New Deputy Defense Minister

Antonov with Medvedev and Serdyukov (photo: Kremlin.ru)

Today President Medvedev made Anatoliy Ivanovich Antonov Deputy Defense Minister for International Military Cooperation.  He’ll bear responsibility for organizing and conducting the Ministry’s contacts with foreign military departments.  Kremlin.ru notes Antonov was one of the negotiators for the new Treaty on Strategic Offensive Arms.  Medvedev said Antonov’s experience in this successful negotiating process will enable him to fulfill his new duties effectively.

Anatoliy Antonov

PIR-Tsentr’s short biography of Ambassador Antonov says he’s been serving as Director of the Foreign Ministry’s Security and Disarmament Issues Department.  He was born in 1955.  In 1978, he graduated the USSR Foreign Ministry’s Moscow State Institute of International Relations (MGIMO or МГИМО).  In 1983, he completed graduate study at the same institution.  Antonov’s worked in the Foreign Ministry since 1978.  He’s headed government delegations in G8, NPT, Inhumane Weapons Convention, and multilateral export control negotiations.  He’s a member of the U.N. Secretary General’s Consultative Council on Disarmament.

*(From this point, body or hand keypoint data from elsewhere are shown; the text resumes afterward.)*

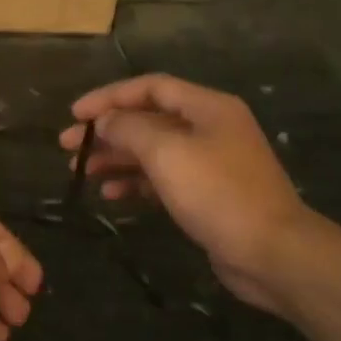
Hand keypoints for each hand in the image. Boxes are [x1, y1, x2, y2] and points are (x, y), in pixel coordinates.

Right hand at [61, 74, 309, 313]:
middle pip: (148, 119)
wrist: (272, 252)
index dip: (109, 96)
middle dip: (107, 131)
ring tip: (82, 172)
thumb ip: (129, 129)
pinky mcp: (207, 195)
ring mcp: (210, 163)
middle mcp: (209, 128)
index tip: (74, 114)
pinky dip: (135, 183)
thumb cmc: (218, 192)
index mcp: (207, 107)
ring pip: (152, 151)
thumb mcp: (166, 152)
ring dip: (116, 158)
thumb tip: (104, 121)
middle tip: (67, 147)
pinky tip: (110, 195)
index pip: (150, 87)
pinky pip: (162, 179)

In mid-2007, Antonov helped then-President Putin unveil his offer to use Russia’s Gabala and Armavir radars in NATO missile defense, according to Novosti KM.RU.

Antonov makes nine deputies to Serdyukov; a tenth deputy slot for finance-economic work has been vacant since Vera Chistova’s departure in the fall.

Antonov’s quite different from his predecessors in this job.

International military cooperation seemed to fall off the Defense Ministry’s radar for a while after Anatoliy Serdyukov took over.  You may recall, former Main Directorate for International Military Cooperation (GU MVS) Chief, General-Colonel Anatoliy Mazurkevich fled the Defense Ministry when Serdyukov arrived.  GU MVS essentially disappeared from the military department’s organizational chart.

GU MVS’ roots stretch back to the General Staff’s old 10th Main Directorate, which had a long history of involvement in arranging arms sales and providing military advisors and training to Soviet client states in the bad old days.